LISTED RECORDS:
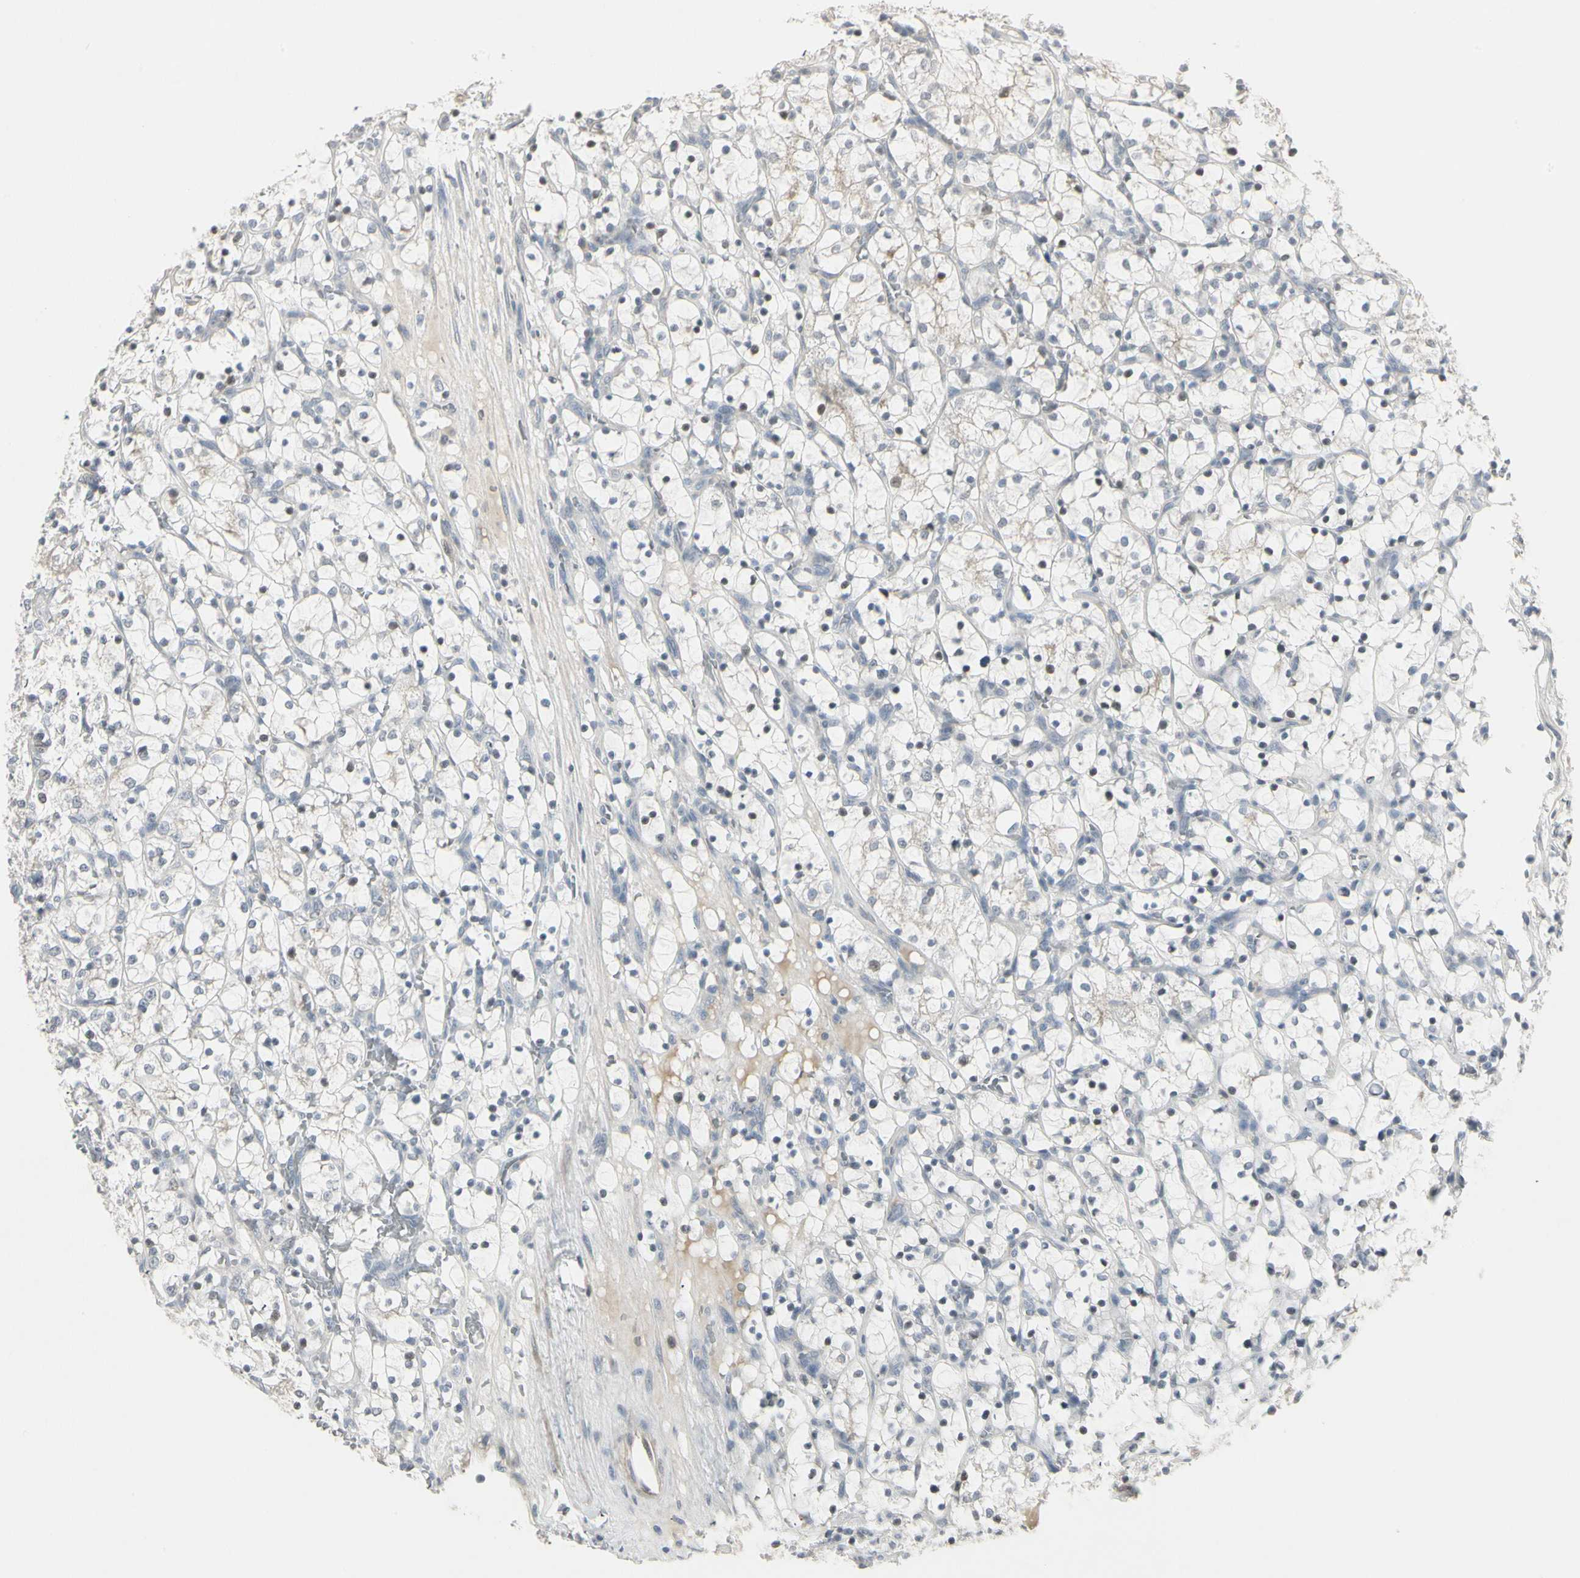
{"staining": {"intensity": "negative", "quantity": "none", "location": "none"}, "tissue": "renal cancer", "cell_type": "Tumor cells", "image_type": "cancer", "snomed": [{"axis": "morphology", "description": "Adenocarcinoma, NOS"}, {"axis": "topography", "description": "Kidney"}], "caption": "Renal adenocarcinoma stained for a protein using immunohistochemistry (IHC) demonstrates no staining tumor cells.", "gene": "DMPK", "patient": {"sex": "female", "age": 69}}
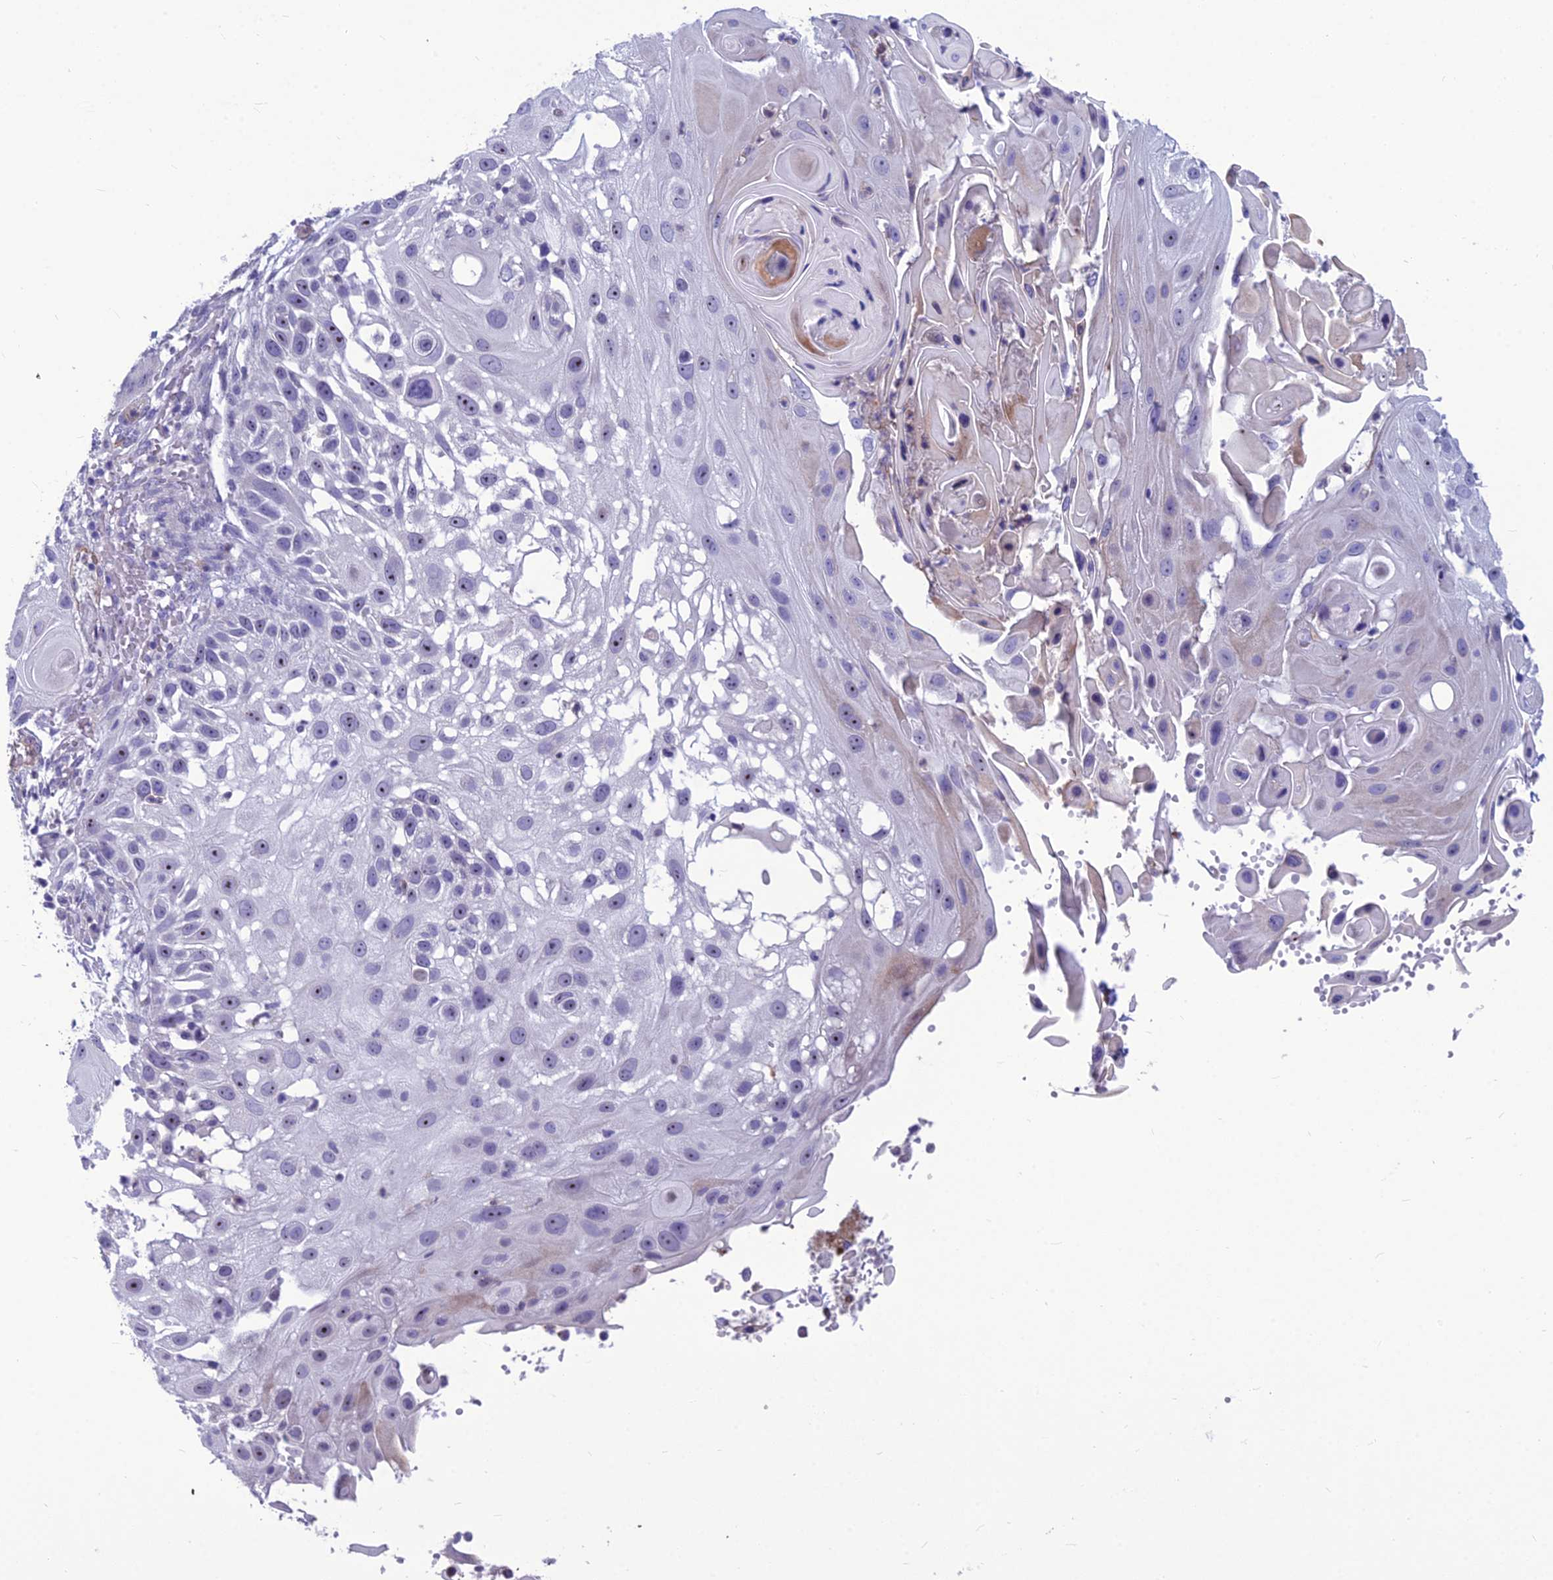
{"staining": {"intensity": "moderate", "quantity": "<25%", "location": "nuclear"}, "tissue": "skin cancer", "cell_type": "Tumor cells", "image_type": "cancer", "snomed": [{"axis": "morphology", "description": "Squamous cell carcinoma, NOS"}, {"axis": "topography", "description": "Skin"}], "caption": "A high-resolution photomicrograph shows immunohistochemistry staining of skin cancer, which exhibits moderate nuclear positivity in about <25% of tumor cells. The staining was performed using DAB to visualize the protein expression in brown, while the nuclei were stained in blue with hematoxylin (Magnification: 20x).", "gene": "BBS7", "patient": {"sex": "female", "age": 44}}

---

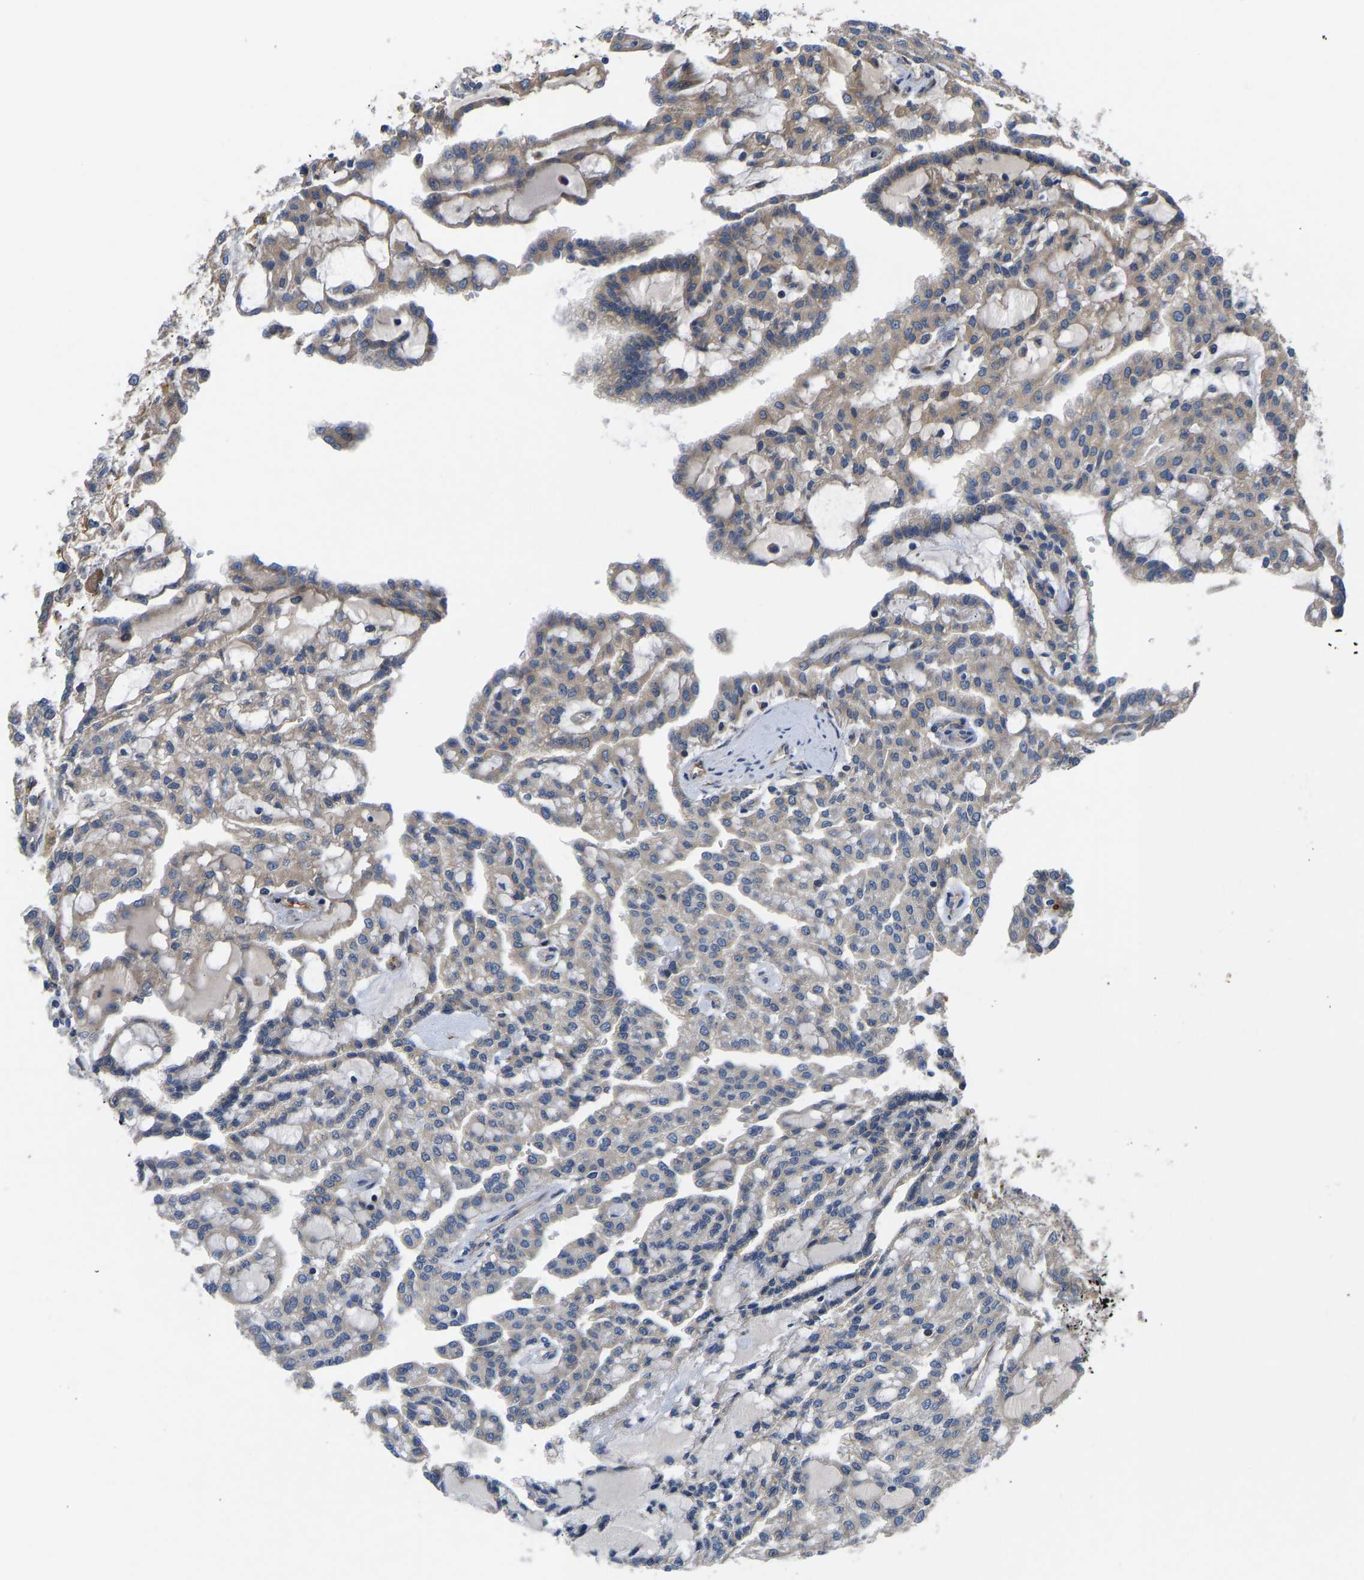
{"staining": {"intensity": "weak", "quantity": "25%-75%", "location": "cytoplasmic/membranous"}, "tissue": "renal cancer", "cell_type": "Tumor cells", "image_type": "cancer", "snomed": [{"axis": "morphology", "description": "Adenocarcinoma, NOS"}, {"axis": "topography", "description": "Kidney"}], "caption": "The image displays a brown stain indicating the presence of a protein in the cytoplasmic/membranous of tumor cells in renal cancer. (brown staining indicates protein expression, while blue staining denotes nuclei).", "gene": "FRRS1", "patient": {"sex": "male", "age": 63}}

REQUIRED ACTION: Print nothing but the lines above starting with the line that contains "adenocarcinoma stained for" and going on through the line that contains "high-resolution photomicrograph shows". Leave out the pictures.

ANSWER AREA:
{"staining": {"intensity": "negative", "quantity": "none", "location": "none"}, "tissue": "renal cancer", "cell_type": "Tumor cells", "image_type": "cancer", "snomed": [{"axis": "morphology", "description": "Adenocarcinoma, NOS"}, {"axis": "topography", "description": "Kidney"}], "caption": "Renal adenocarcinoma stained for a protein using immunohistochemistry (IHC) demonstrates no staining tumor cells.", "gene": "DMPK", "patient": {"sex": "female", "age": 69}}
{"staining": {"intensity": "moderate", "quantity": "<25%", "location": "nuclear"}, "tissue": "skin cancer", "cell_type": "Tumor cells", "image_type": "cancer", "snomed": [{"axis": "morphology", "description": "Squamous cell carcinoma, NOS"}, {"axis": "topography", "description": "Skin"}], "caption": "A high-resolution photomicrograph shows immunohistochemistry staining of skin cancer, which exhibits moderate nuclear positivity in about <25% of tumor cells. The staining was performed using DAB to visualize the protein expression in brown, while the nuclei were stained in blue with hematoxylin (Magnification: 20x).", "gene": "BBS7", "patient": {"sex": "female", "age": 44}}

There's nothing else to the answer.